I’m late to the party, but I just watched the HP Envy design video. Oh my. It’s a really stunning piece of work that makes me wonder if HP’s designers are suffering from some kind of Stockholm Syndrome, or whether they’re just delusional.

If you’ve not seen the HP Envy, it’s like a MacBook Pro knock-off made by some dodgy Chinese company, with a horrible volume knob glued to the side and that your kid’s drawn on (carefully, mind) in felt-tip pen. (HP calls these elements ‘colour accents’, rather than ‘a really shit idea that looks horribly out of place and distracts from the otherwise somewhat clean design’ or ‘a desperate attempt to try and make people think we haven’t actually ripped off Apple’).

Some choice quotes from the video:

The first goal was to create a super-clean high-end design, and we did that in the geometry we chose

Presumably by popping to the nearest Apple Store and going “we’ll rip off… that one” and pointing to a MacBook Pro.

The second one was a level of honesty. That was really a key goal.

Honesty that doesn’t extend quite so far as to admit that the design is a total rip-off of something that already exists, natch.

The materials that we used were really true to this core attribute of honesty.

Unfortunately, this doesn’t mean the materials include “we ripped off Apple and we’re really sorry” being burned into the base of every model.

The last one was really key as we brought Beats Audio into the Envy landscape.

It’s always a good idea when you bring another company into the mix, because that never compromises your design aesthetic.

We wanted to […] visualise the audio and go beyond the sense or the audible sound of the Beats with Envy

“We were told that we had to somehow integrate the Beats Audio branding.”

You’ll notice with the product that we integrated a volume wheel that has what I call interaction gravity

And what I call a large volume knob oddly and intrusively shoved on to the side of a notebook.

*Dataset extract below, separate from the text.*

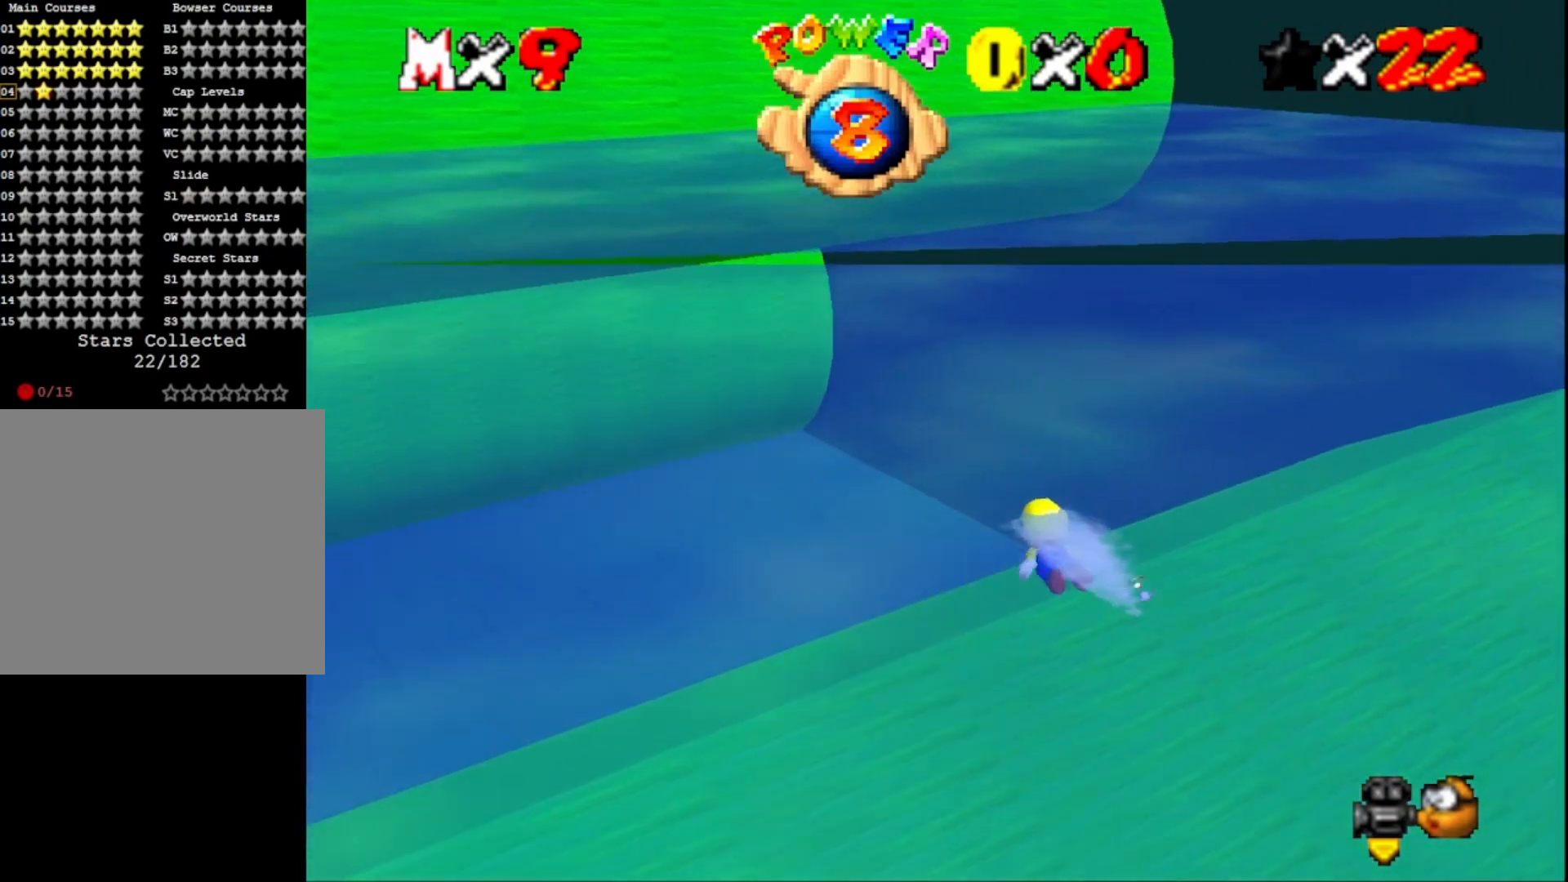
{"buttons": [], "left_stick": "center", "right_stick": "center", "events": [[200, "CROSS", "down"], [433, "CROSS", "up"]]}
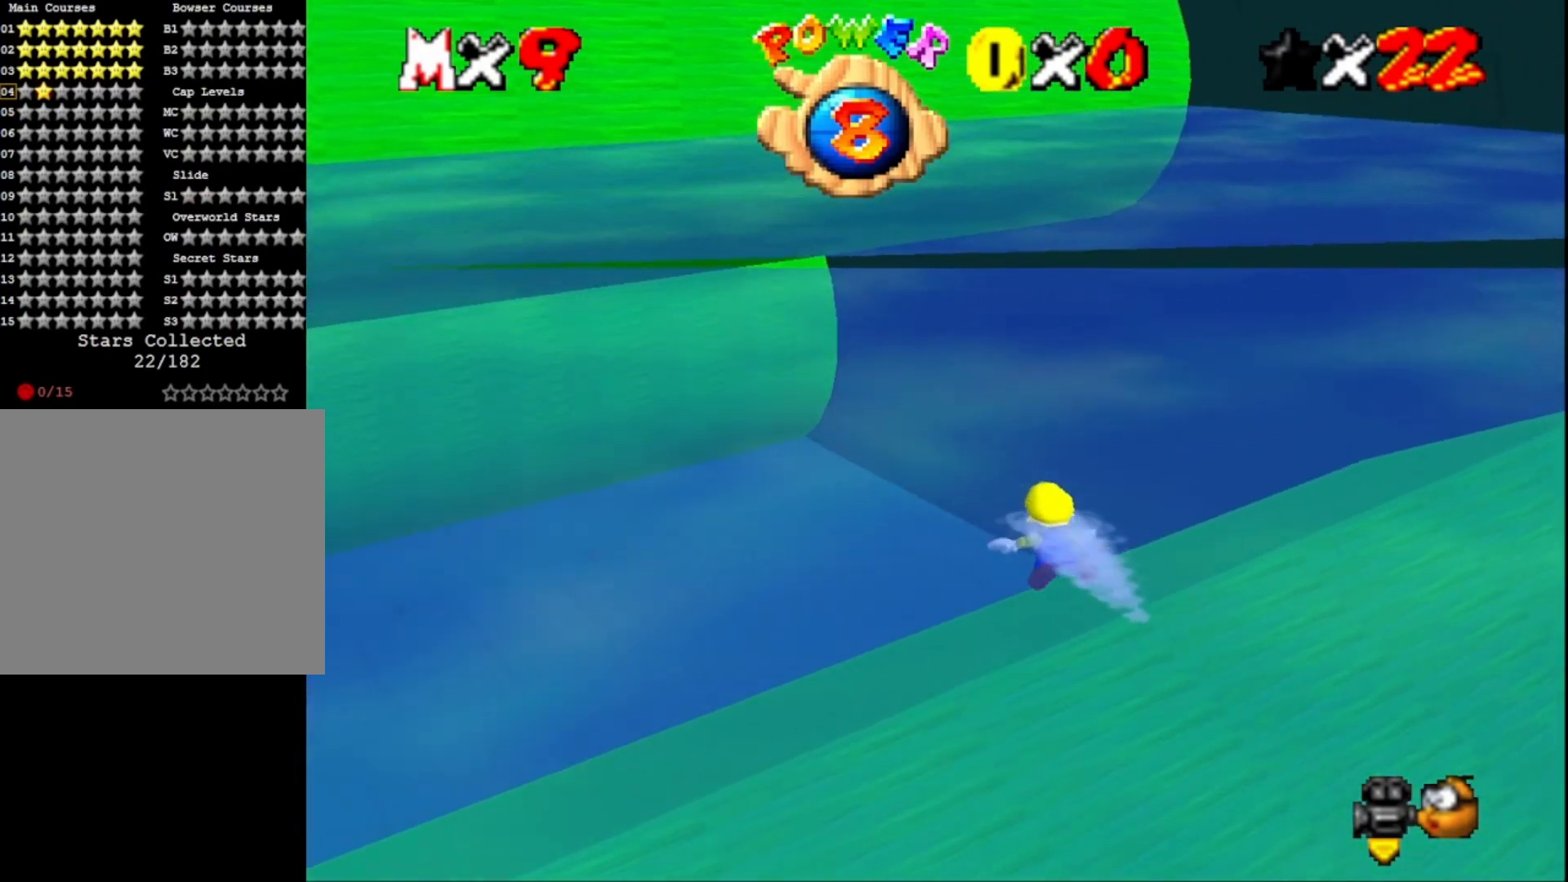
{"buttons": ["CROSS"], "left_stick": "center", "right_stick": "center", "events": [[400, "CROSS", "down"]]}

Still, I guess HP’s research must have shown that volume control was something people needed to mess with all of the time, and that existing media keys for doing so were just too hard for people to understand. Either that or it’s a stupid gimmick, in part demanded as part of the co-branding with Beats…

That is what pulls people into the product to interact with it

Unlike, say, the keyboard and the screen. Or perhaps they have ‘interaction gravity’ too. Man, my pen, which I just used to scribble a note, also has interaction gravity! As does the notepad! And my desk! And my chair! INTERACTION GRAVITY IS EVERYWHERE!

It allows the user a finite control of audio

As opposed to an infinite control of audio, which would be bad.

It feels a lot like a high-end stereo knob […] and it’s something we prototyped time and time again […] so we got this sense of quality

This bit’s at 1:45 and there’s a palpable sense of depression coming from the designer as he says “time and time again”. It’s like he’s trying to scream: “They forced us to improve the knob. Time and time again! THEY WOULDN’T LET US LEAVE UNTIL THE KNOB WAS PERFECT!”

Envy is about the beauty of the details

Details mostly designed several years ago by Apple. Well, bar the numeric keyboard that forces the trackpad to be oddly left-of-centre. That’s detail.

Has that next layer of design when you start to engage it

I have engaged you, notebook! Show me your next level of design!

When you open it up, it’s a little like Christmas

What, in that you thought you were getting something great, but when you open the box you see your aunt’s bought you a fucking Gobot instead of a Transformer?

In that there’s quite a few things inside the product that really draw your attention

Oh, OK. That’s just what I think of when someone mentions Christmas: things inside a product that really draw your attention. Man, Christmas round designer bloke’s house must be a laugh riot.

Colour accents that tie us into Beats Audio

Ah, the next layer of design: a horrible red stripe inside the keyboard. Mmm.

It’s a product that creates envy

Mostly on the part of the design team, who wish they were working for Apple.